• [EXERCISE OBJECTIVE]:
From the material below, copy every line that contains the string "πληροφορίες". Case counts.

*** Opening of DATA EXTRACT ***

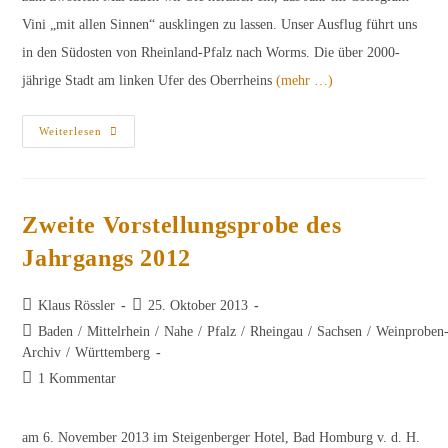
Vini „mit allen Sinnen“ ausklingen zu lassen. Unser Ausflug führt uns
in den Südosten von Rheinland-Pfalz nach Worms. Die über 2000-
jährige Stadt am linken Ufer des Oberrheins
(mehr …)
Einladung
Weiterlesen
„Mit
Allen
Sinnen“
–
Gastrosophischer
Ausklang
Zweite Vorstellungsprobe des
Des
Jahres
Jahrgangs 2012
Am
7.
Dezember
2013
Beitrags-
Beitrag
Klaus Rössler
25. Oktober 2013
Autor:
veröffentlicht:
Beitrags-
Baden
/
Mittelrhein
/
Nahe
/
Pfalz
/
Rheingau
/
Sachsen
/
Weinproben
Kategorie:
Archiv
/
Württemberg
Beitrags-
1 Kommentar
Kommentare:
am 6. November 2013 im Steigenberger Hotel, Bad Homburg v. d. H.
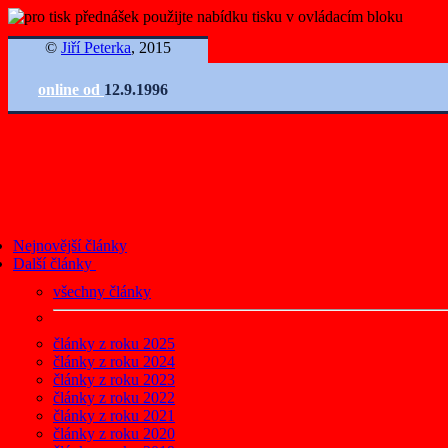
©
Jiří Peterka
, 2015
online od
12.9.1996
Nejnovější články
Další články
všechny články
články z roku 2025
články z roku 2024
články z roku 2023
články z roku 2022
články z roku 2021
články z roku 2020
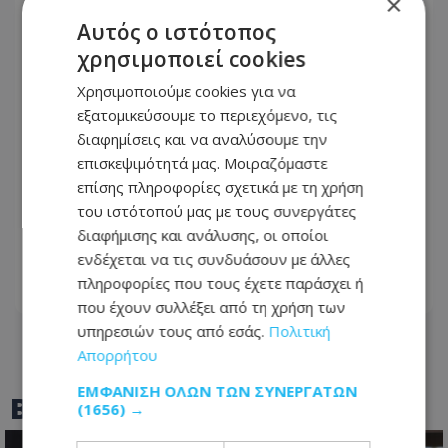
×
Αυτός ο ιστότοπος
χρησιμοποιεί cookies
Χρησιμοποιούμε cookies για να
εξατομικεύσουμε το περιεχόμενο, τις
διαφημίσεις και να αναλύσουμε την
επισκεψιμότητά μας. Μοιραζόμαστε
Έλληνας ηθοποιός δίνει μάχη με τον
επίσης πληροφορίες σχετικά με τη χρήση
καρκίνο - «Πάμε για νέα θεραπεία» - Η
του ιστότοπού μας με τους συνεργάτες
φωτογραφία που ανέβασε από το
διαφήμισης και ανάλυσης, οι οποίοι
νοσοκομείο
ενδέχεται να τις συνδυάσουν με άλλες
πληροφορίες που τους έχετε παράσχει ή
06.08.2026 - 21:08
που έχουν συλλέξει από τη χρήση των
υπηρεσιών τους από εσάς.
Πολιτική
Απορρήτου
ΕΜΦΆΝΙΣΗ ΌΛΩΝ ΤΩΝ ΣΥΝΕΡΓΑΤΏΝ
BEST OF
TOTHEMAONLINE
(1656) →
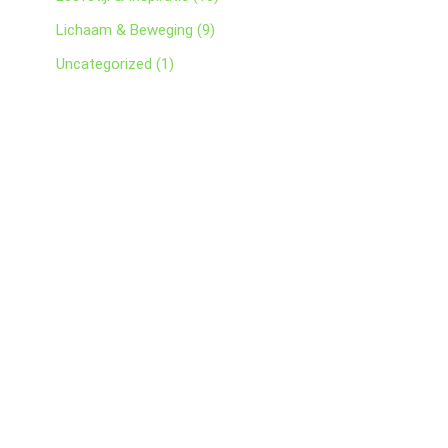
Lichaam & Beweging
(9)
Uncategorized
(1)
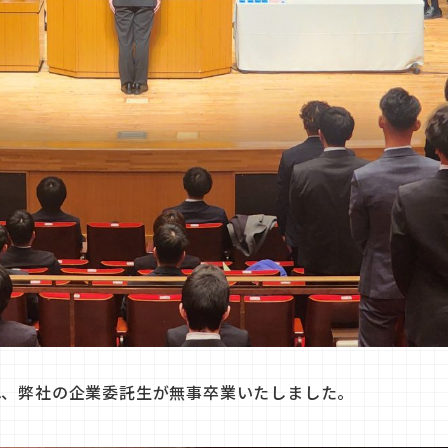
れ、弊社の企業委託生が無事卒業いたしました。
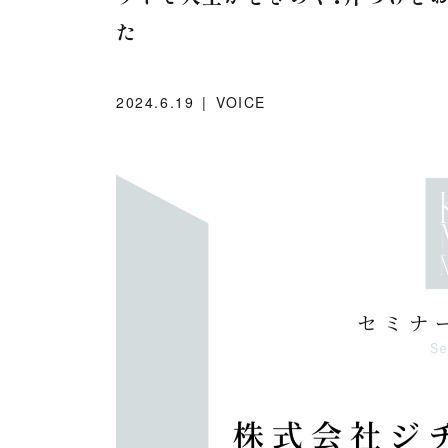
た
2024.6.19
VOICE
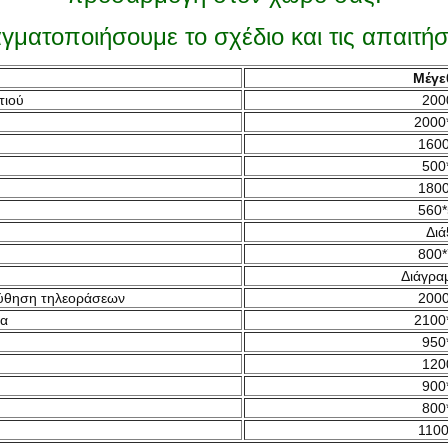
γματοποιήσουμε το σχέδιο και τις απαιτήσ
Μέγε
τιού
200
2000
1600
500
1800
560*
Διά
800*
Διάγρα
ούθηση τηλεοράσεων
2000
πα
2100
950
120
900
800
1100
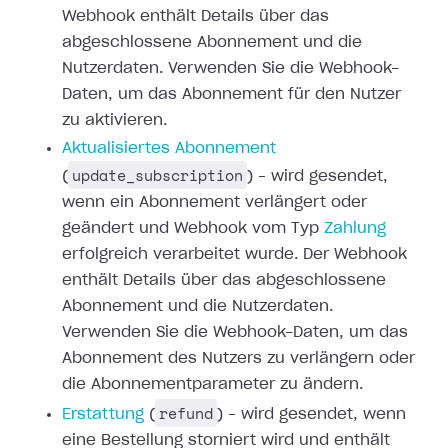
Webhook enthält
Details über das
abgeschlossene Abonnement und die
Nutzerdaten. Verwenden Sie
die Webhook-
Daten, um das Abonnement für den Nutzer
zu aktivieren.
Aktualisiertes
Abonnement
update_subscription
(
) – wird gesendet,
wenn ein Abonnement
verlängert oder
geändert und Webhook vom Typ
Zahlung
erfolgreich verarbeitet wurde. Der Webhook
enthält Details über das
abgeschlossene
Abonnement und die Nutzerdaten.
Verwenden Sie die Webhook-Daten,
um das
Abonnement des Nutzers zu verlängern oder
die Abonnementparameter zu
ändern.
refund
Erstattung
(
) – wird gesendet,
wenn
eine Bestellung storniert wird und enthält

*** Close of DATA EXTRACT ***

• [PROBLEM SOLUTION]:
επίσης πληροφορίες σχετικά με τη χρήση
πληροφορίες που τους έχετε παράσχει ή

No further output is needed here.